校長のひとりごと

秋の気が澄んだ一日。

 秋の気が澄んだ一日。 何かをすることも無く只机に向かっている。 机に並んで書棚がある。 ここには仕事上便利に供する本を並べてある。 ふと目についた大型の辞書に手が伸びた。 両手でもって引き出した。 言葉が積めこまれずっしりとした手応え。 しかし、 調べものをするわけでもない。 特にただ意味なくページを早送りする。 次から次へ活字が飛び跳ねている。 巻末に付録の色見本が突如として現れた。 モノトーンからカラーへ鮮やかに展開。 主に日本の伝統色が載っている。 赤、 橙、 茶、 黄、 緑、 青、 紫、 白、 黒などがある。 何といっても名づけに驚かされる。 微妙な色分けに。 古代の人々は日本の自然の妙を敏感に感じ取り感性を身につけてきた。 そして、 豊かな感性は日本独得の和歌、 俳句に表されている。 言葉や文字は理性を表すのに対し、 色は感性を表す手段なのである。 窓の外に目をやると秋の風によって木々は色づけられている。 さてあの色は何の色かと。 カラーチャートをゆっくりとめくってみた。
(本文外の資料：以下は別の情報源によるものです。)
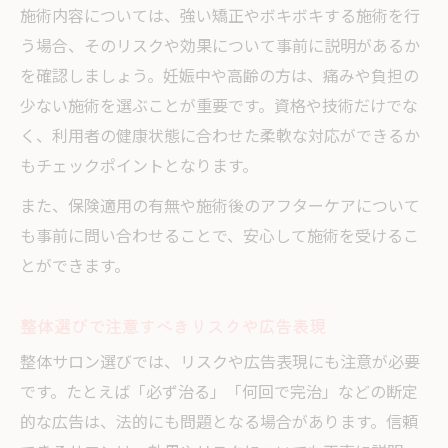
施術内容については、強い矯正やボキボキする施術を行
う場合、そのリスクや効果について事前に説明があるか
を確認しましょう。妊娠中や高齢の方は、痛みや負担の
少ない施術を選ぶことが重要です。資格や技術だけでな
く、利用者の健康状態に合わせた柔軟な対応ができるか
もチェックポイントとなります。
また、保険適用の有無や施術後のアフターケアについて
も事前に問い合わせることで、安心して施術を受けるこ
とができます。
整体選びで注意すべきリスクや広告表現
整体サロン選びでは、リスクや広告表現にも注意が必要
です。たとえば「必ず治る」「何回で完治」などの断定
的な広告は、法的にも問題となる場合があります。信頼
 衆議院の選挙が十月三十一日に行われた。 自民党は解散前の議席を減らすも465議席のうちの261議席を獲得し絶対安定多数となった。 野党共闘は一部優位に立った選挙区もあるが議席を減らした党がある。 政権交代し新しい政治をうったえかけた。 宗旨が違う者どうし手を組んでも多くの理解は得られない。